Wednesday, September 28, 2011

It's easier to start at the top and climb down.

         David Brooks, in his book "On Paradise Drive", has this cautionary note for students and parents alike: "The chief temptation these students face is not evil, it is nearsightedness. Parents, teachers, and coaches hone them for the future, but not the distant future. As a result, students know there are hoops to jump through: school, tests, graduation. But the terrain beyond is fuzzy. They are rarely asked to apply their imagination to the far-off horizon --- to envision some glorious errand for themselves, then to think backwards from that goal."

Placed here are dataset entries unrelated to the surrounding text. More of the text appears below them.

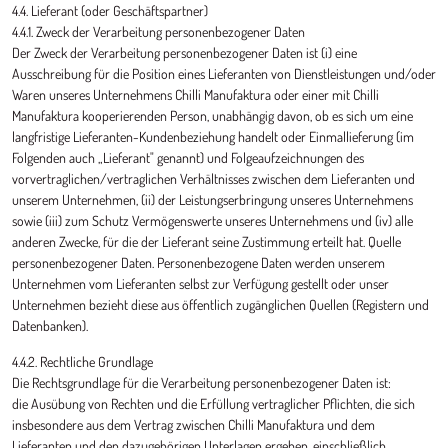
4.4. Lieferant (oder Geschäftspartner)
4.4.1. Zweck der Verarbeitung personenbezogener Daten
Der Zweck der Verarbeitung personenbezogener Daten ist (i) eine
Ausschreibung für die Position eines Lieferanten von Dienstleistungen und/oder
Waren unseres Unternehmens Chilli Manufaktura oder einer mit Chilli
Manufaktura kooperierenden Person, unabhängig davon, ob es sich um eine
langfristige Lieferanten-Kundenbeziehung handelt oder Einmallieferung (im
Folgenden auch „Lieferant" genannt) und Folgeaufzeichnungen des
vorvertraglichen/vertraglichen Verhältnisses zwischen dem Lieferanten und
unserem Unternehmen, (ii) der Leistungserbringung unseres Unternehmens
sowie (iii) zum Schutz Vermögenswerte unseres Unternehmens und (iv) alle
anderen Zwecke, für die der Lieferant seine Zustimmung erteilt hat. Quelle
personenbezogener Daten. Personenbezogene Daten werden unserem
Unternehmen vom Lieferanten selbst zur Verfügung gestellt oder unser
Unternehmen bezieht diese aus öffentlich zugänglichen Quellen (Registern und
Datenbanken).
4.4.2. Rechtliche Grundlage
Die Rechtsgrundlage für die Verarbeitung personenbezogener Daten ist:
die Ausübung von Rechten und die Erfüllung vertraglicher Pflichten, die sich
insbesondere aus dem Vertrag zwischen Chilli Manufaktura und dem
Lieferanten und den dazugehörigen Unterlagen ergeben, einschließlich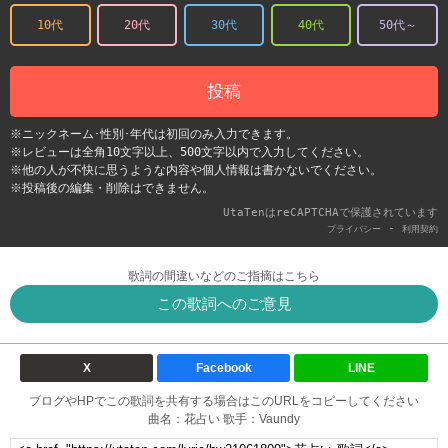
10代
20代
30代
40代
50代～
投稿
※ニックネーム･性別･年代は初回のみ入力できます。
※レビューは全角10文字以上、500文字以内で入力してください。
※他の人が不快に思うような内容や個人情報は書かないでください。
※投稿後の編集・削除はできません。
UtaTenはreCAPTCHAで保護されています
-
プライバシー
利用契約
歌詞の間違いなどのご指摘はこちら
この歌詞へのご意見
X
Facebook
LINE
ブログやHPでこの歌詞を共有する場合はこのURLをコピーしてください
曲名：花占い 歌手：Vaundy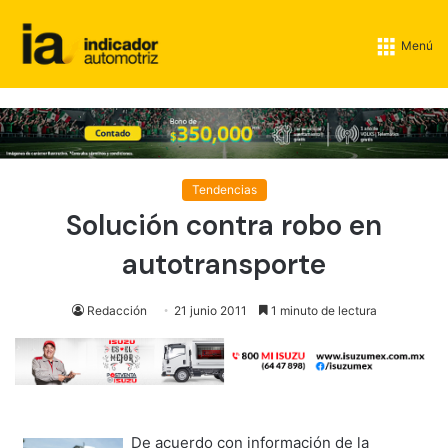
Menú
Tendencias
Solución contra robo en
autotransporte
Redacción
21 junio 2011
1 minuto de lectura
De acuerdo con información de la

        I agree; but that's nothing new. About a year after I started working for a living, another writer asked me what my professional goal was. I told him I wanted to be a copywriter. He said that I already was a copywriter, so what did I ultimately want to become?  I asked him what he wanted to become and he quickly answered "creative director".  I filed that for future reference.

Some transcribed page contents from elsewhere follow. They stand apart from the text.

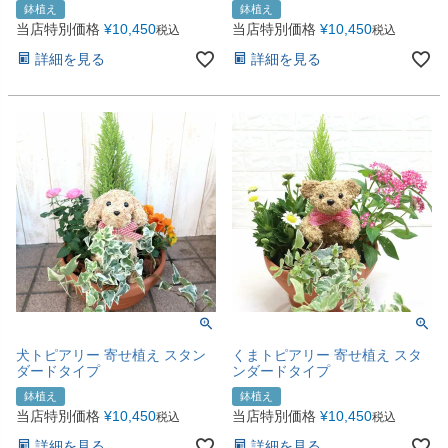
鉢植え
鉢植え
当店特別価格
¥
10,450
当店特別価格
¥
10,450
税込
税込
詳細を見る
詳細を見る
犬トピアリー 寄せ植え スタン
くまトピアリー 寄せ植え スタ
ダードタイプ
ンダードタイプ
鉢植え
鉢植え
当店特別価格
¥
10,450
当店特別価格
¥
10,450
税込
税込
詳細を見る
詳細を見る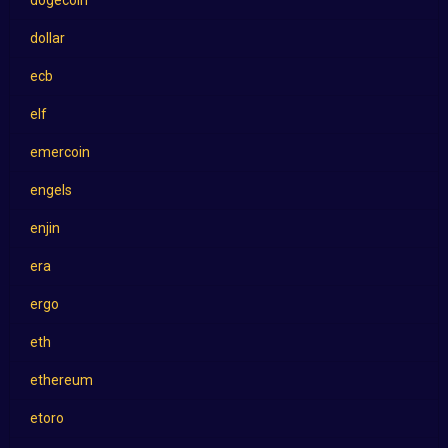
dogecoin
dollar
ecb
elf
emercoin
engels
enjin
era
ergo
eth
ethereum
etoro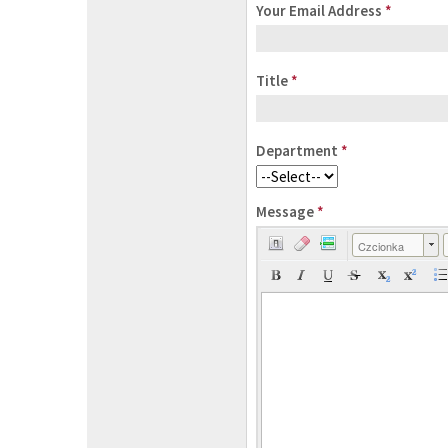
Your Email Address
*
Title
*
Department
*
Message
*
Czcionka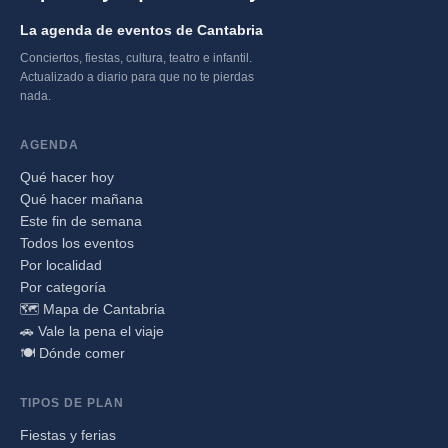
La agenda de eventos de Cantabria
Conciertos, fiestas, cultura, teatro e infantil.
Actualizado a diario para que no te pierdas
nada.
AGENDA
Qué hacer hoy
Qué hacer mañana
Este fin de semana
Todos los eventos
Por localidad
Por categoría
🗺️ Mapa de Cantabria
🚗 Vale la pena el viaje
🍽️ Dónde comer
TIPOS DE PLAN
Fiestas y ferias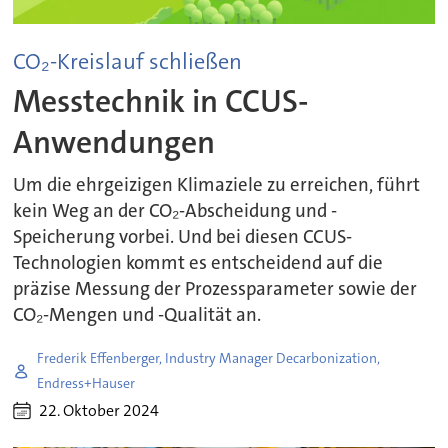
CO₂-Kreislauf schließen
Messtechnik in CCUS-
Anwendungen
Um die ehrgeizigen Klimaziele zu erreichen, führt
kein Weg an der CO₂-Abscheidung und -
Speicherung vorbei. Und bei diesen CCUS-
Technologien kommt es entscheidend auf die
präzise Messung der Prozessparameter sowie der
CO₂-Mengen und -Qualität an.
Frederik Effenberger, Industry Manager Decarbonization,
Endress+Hauser
22. Oktober 2024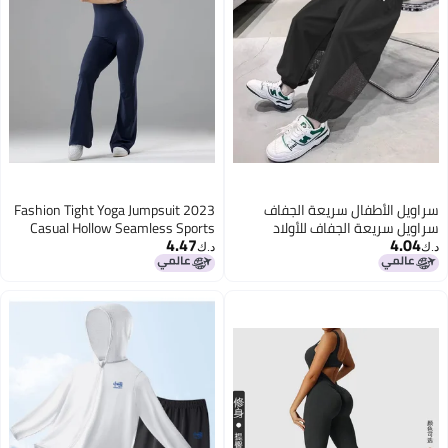
Fashion Tight Yoga Jumpsuit 2023
Casual Hollow Seamless Sports
4.47
فية رقيقة
Slim Slimming Jumpsuit
د.ك‏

        A few years ago I told this story to an editor of Adweek magazine, and she asked me to write it out and bring it up to date for her. 

        The up-dated story was that I soon realized that, as happy as I was as copywriter, I was unhappy about my copy supervisor who had to okay my work. So I had to become a copy supervisor. 

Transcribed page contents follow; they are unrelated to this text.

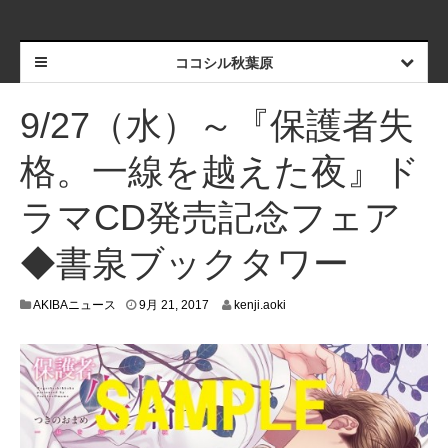
ココシル秋葉原
9/27（水）～『保護者失
格。一線を越えた夜』ド
ラマCD発売記念フェア
◆書泉ブックタワー
9
AKIBAニュース
9月 21, 2017
kenji.aoki
月
8
,
2
0
1
7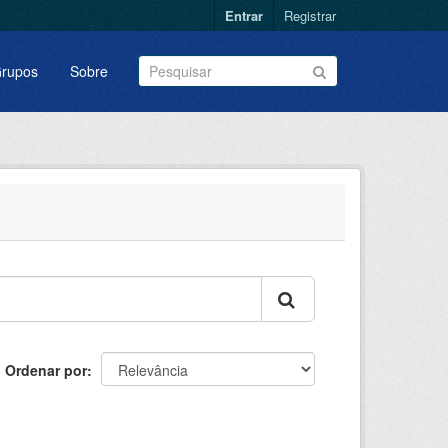
Entrar
Registrar
rupos
Sobre
Ordenar por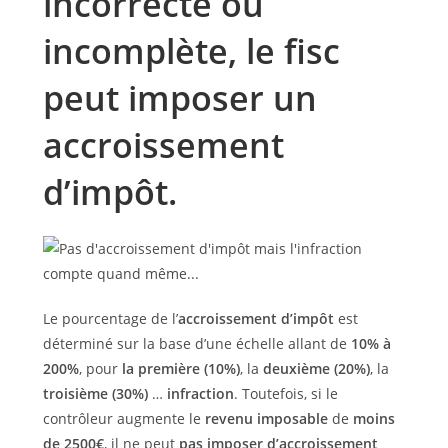
incorrecte ou
incomplète, le fisc
peut imposer un
accroissement
d’impôt.
Le pourcentage de l’
accroissement d’impôt
est
déterminé sur la base d’une échelle allant de
10% à
200%
, pour
la première (10%)
, la
deuxième (20%)
, la
troisième (30%)
…
infraction
. Toutefois, si le
contrôleur augmente le
revenu imposable
de
moins
de 2500€
, il ne peut
pas imposer d’accroissement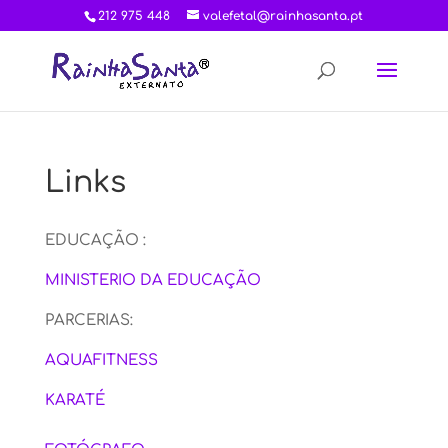
212 975 448
valefetal@rainhasanta.pt
Links
EDUCAÇÃO :
MINISTERIO DA EDUCAÇÃO
PARCERIAS:
AQUAFITNESS
KARATÉ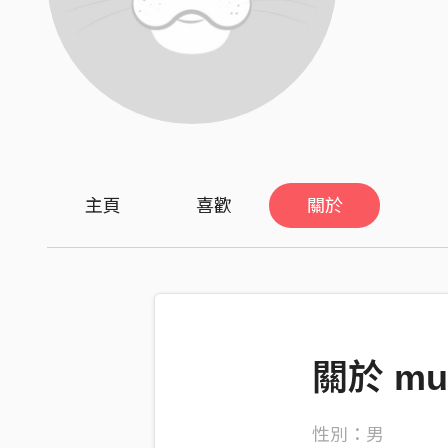
主頁
喜歡
關於
關於 mu
性別：男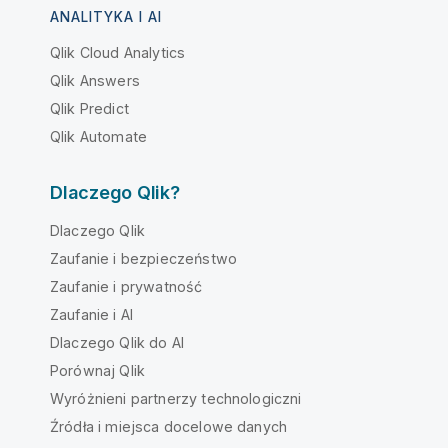
ANALITYKA I AI
Qlik Cloud Analytics
Qlik Answers
Qlik Predict
Qlik Automate
Dlaczego Qlik?
Dlaczego Qlik
Zaufanie i bezpieczeństwo
Zaufanie i prywatność
Zaufanie i AI
Dlaczego Qlik do AI
Porównaj Qlik
Wyróżnieni partnerzy technologiczni
Źródła i miejsca docelowe danych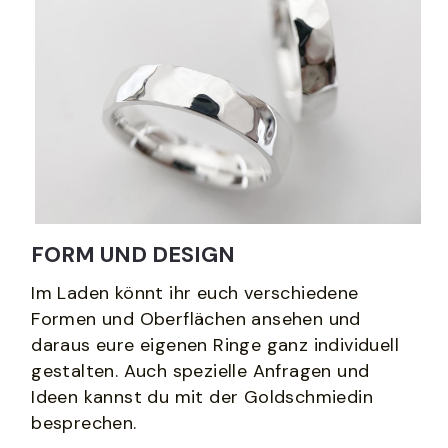
FORM UND DESIGN
Im Laden könnt ihr euch verschiedene 
Formen und Oberflächen ansehen und 
daraus eure eigenen Ringe ganz individuell 
gestalten. Auch spezielle Anfragen und 
Ideen kannst du mit der Goldschmiedin 
besprechen. 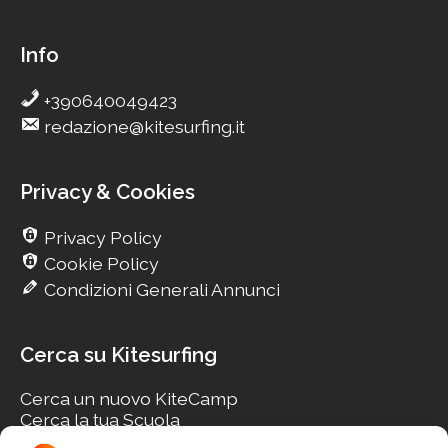
Info
+390640049423
redazione@kitesurfing.it
Privacy & Cookies
Privacy Policy
Cookie Policy
Condizioni Generali Annunci
Cerca su Kitesurfing
Cerca un nuovo KiteCamp
Cerca la tua Scuola
Cerca il tuo KiteSpot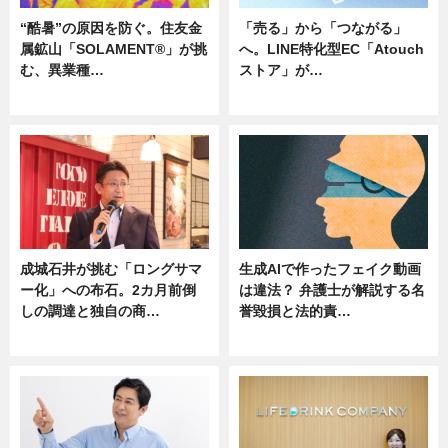
“酷暑”の原因を防ぐ。住友金
「売る」から「つながる」
属鉱山「SOLAMENT®」が挑
へ。LINE特化型EC「Atouch
む、異業種…
ストア」が…
ニュース
ニュース
成城石井が挑む「ロングサマ
生成AIで作ったフェイク動画
ー化」への布石。2カ月前倒
は違法？ 弁護士が解説する名
しの調達と独自の商…
誉毀損と法的責…
ニュース
ニュース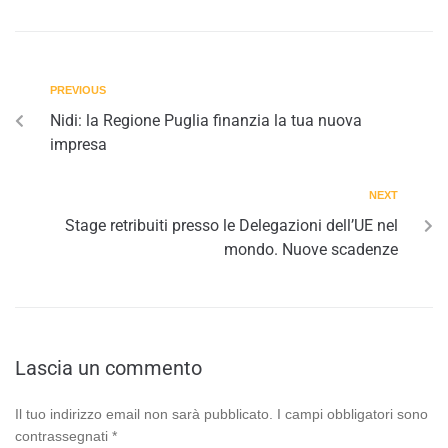
PREVIOUS
Nidi: la Regione Puglia finanzia la tua nuova
impresa
NEXT
Stage retribuiti presso le Delegazioni dell’UE nel
mondo. Nuove scadenze
Lascia un commento
Il tuo indirizzo email non sarà pubblicato.
I campi obbligatori sono
contrassegnati
*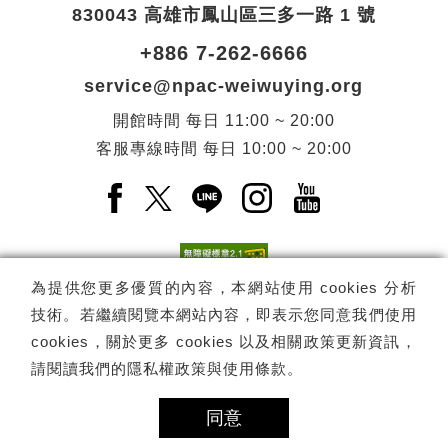
830043 高雄市鳳山區三多一路 1 號
+886 7-262-6666
service@npac-weiwuying.org
開館時間
每日
11:00 ~ 20:00
客服專線時間
每日
10:00 ~ 20:00
Facebook(另開新視窗)
X(另開新視窗)
LINE(另開新視窗)
Instagram(另開新視窗
YouTube(另開
為提供您更多優質的內容，本網站使用 cookies 分析
技術。若繼續閱覽本網站內容，即表示您同意我們使用
訂閱
電子報訂閱
cookies，關於更多 cookies 以及相關政策更新資訊，
請閱讀我們的
隱私權政策與使用條款
。
Copyright ©
國家表演藝術中心
-
衛武營國家藝術文化中心
All rights
reserved.
同意
隱私權政策
網站導覽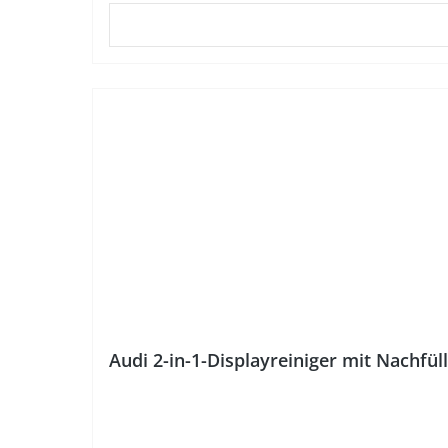
%
Audi 2-in-1-Displayreiniger mit Nachfü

        It quickly became apparent that the copy supervisor has a boss that could override him. The associate creative director. So I became one of those. Of course, the creative director was his boss and had the last word. So I became one of those. In large agencies, though, there's often someone even higher, the Director of Creative Services. So I became one of these, and an Executive V. P. as well. Only to realize that then I reported directly to the President of the agency, who had different values than I did.

       I was determined to leave and was offered a partnership in another agency. Guess what. I had more bosses than ever. My employees had to be happy, and weren't always. My partners had to be in sync and that took a lot of work  And most important of all, clients were the ultimate bosses, and had to be nourished with new ideas regularly.

       When this appeared in Adweek, I got a dozen letters of appreciation from ad agency heads who said they wished they had known this going in.

        That's why I always tell my students to think bigger and plan, not for the middle, but for the top jobs. That's where they might very well end up, and they'll want to be prepared.